– Mleko…
– Не так… – тихо говорит девушка – Надо: молоко…
– Kurka, bulka, mjed…
– Не так… курица… булка… мед…
– Devotscka, davai!
Девушка молчит.
– Nuh?!
– Не знаю, – прошептала девушка.
– Schneller![1]
– Девочка, давай! – послышалось, как из-за края света.
– Davai, davai! – с хохотом немец хватает девушку за руки и тянет к себе.
Девушка сопротивляется. Тогда солдат грубо стягивает ее с лавки и тащит к лежанке.
– Schweinerei[2]! – в сердцах проговорил солдат, брившийся у зеркальца. На худом интеллигентцом лице – отвращение.
– Ich werde deiner Braut schreiben[3], – добавил сентиментальный солдат.
– Das ist nur ein Schräzchen[4]! – оправдывается их приятель, но его набухшие кровью веки подсказывают, что это вовсе не шутка…
На призбе соседней избы сидят четыре женщины: старуха Комариха с лицом как печеное яблоко; средних лет, сухощавая, с кирпичным по смуглоте румянцем Анна Сергеевна; молодая Настеха, высокого роста, широкоскулая, дородная, с сонным обвалом век Надежда Петровна Крыченкова. Сейчас ее сильное лицо кажется не сонным даже, а будто закаменевшим.
Женщины, несмотря на теплый день ранней осени, одеты жарко, рвано и грязно: головы туго замотаны старыми платками, будто на току, когда реют хоботья и полова; драные ватники и длинные юбки с захлестанными подолами скрывают фигуру.
Разговаривая, они не глядят друг на дружку, а прямо перед собой. Из окна пролился бархатный рыдающий голос и смолк.
Комариха. У нас немец куды против всех тихий, уважливый…
Сергеевна. В Коростельках опять четверых повесили: двух мужиков, бабу и малова…
Настеха. А у нас мода на конопляные воротники еще не завелась…
Комариха. Я ж и говорю: повезло на немца – мягкий, обходительный…
Из дома выходит сентиментальный солдат, на ходу расстегивая штаны. Не обращая внимания на женщин, начинает мочиться, силясь угодить за кювет. Преуспев в своей шалости и справив нужду, солдат с шумом пускает ветры и убегает по своим делам.
– Одно слово: правильный немец! – с чувством заключает старуха Комариха.
Вышел интеллигентный солдат. Вежливо кивнул женщинам, но не получил даже малого ответного привета с их мгновенно омертвевших лиц. У солдата обиженно дрогнули губы, он быстро зашагал следом за товарищем.
Из дома раздался хилкий, будто мышиный писк, возглас страха и беспомощности. Что-то сдвинулось, упало, стеклянное разбилось.

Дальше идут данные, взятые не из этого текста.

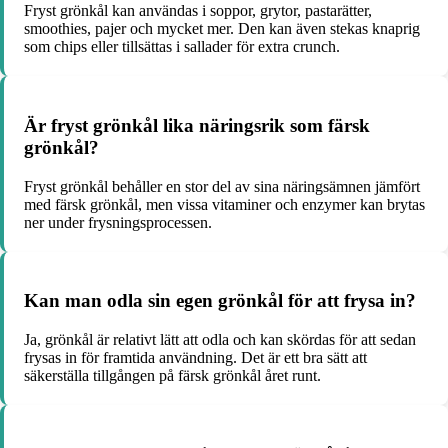
Fryst grönkål kan användas i soppor, grytor, pastarätter,
smoothies, pajer och mycket mer. Den kan även stekas knaprig
som chips eller tillsättas i sallader för extra crunch.
Är fryst grönkål lika näringsrik som färsk
grönkål?
Fryst grönkål behåller en stor del av sina näringsämnen jämfört
med färsk grönkål, men vissa vitaminer och enzymer kan brytas
ner under frysningsprocessen.
Kan man odla sin egen grönkål för att frysa in?
Ja, grönkål är relativt lätt att odla och kan skördas för att sedan
frysas in för framtida användning. Det är ett bra sätt att
säkerställa tillgången på färsk grönkål året runt.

Комариха. В Медакине гарнизон стоял… Шестерых баб забрюхатили. Троих дурной наградили…
Сергеевна. А у нас вроде никто еще не понес…
Настеха. А ты почем знаешь?
Комариха. Золотой нам достался немец!
Снова слышится жалкий, какой-то придушенный вскрик.
– Никак Дуняшу насилят?! – охнула Сергеевна.
– Ах, ироды, она ж дитя!.. – вздохнула Комариха.
– Беспременно руки на себя наложит! – сказала Сергеевна.
Настеха сжала челюсти, молчит.
– Она Кольки моего невеста… – проговорила Надежда Петровна.
– Пропади все пропадом! – горестно сказала Настеха.
В вырезе двери соседнего дома мелькнуло светлое платьице Дуняши и скрылось – будто махнул кто белым платком, взывая о помощи. Видимо, немецкий солдат поймал ее за руку и втащил назад в избу.
Надежда Петровна вскочила.
– Ах, сволочи! – взрыднулось в ней.
Она хотела кинуться к дому, но Анна Сергеевна повисла на ней, а Комариха бросилась в ноги и уцепилась за ее подол.
– Сказилась?.. Пристрелят – и вся недолга!
– Пустите!.. Мочи нет!..
– Пропади все пропадом! – повторила Настеха.
Распахнулось окно, и в нем призрачно мелькнула фигурка Дуняши и скрылась.
Надежда Петровна рванулась и едва не высвободилась из цепких рук. Настеха встала. Она скинула с головы платок, и будто золотая пена вскипела над ее головой и рассыпалась по плечам. Она поддернула захлестанную юбку, и открылись сильные, стройные ноги; она сбросила грязный ватник и осталась в тонкой кофточке, обтягивающей грудь.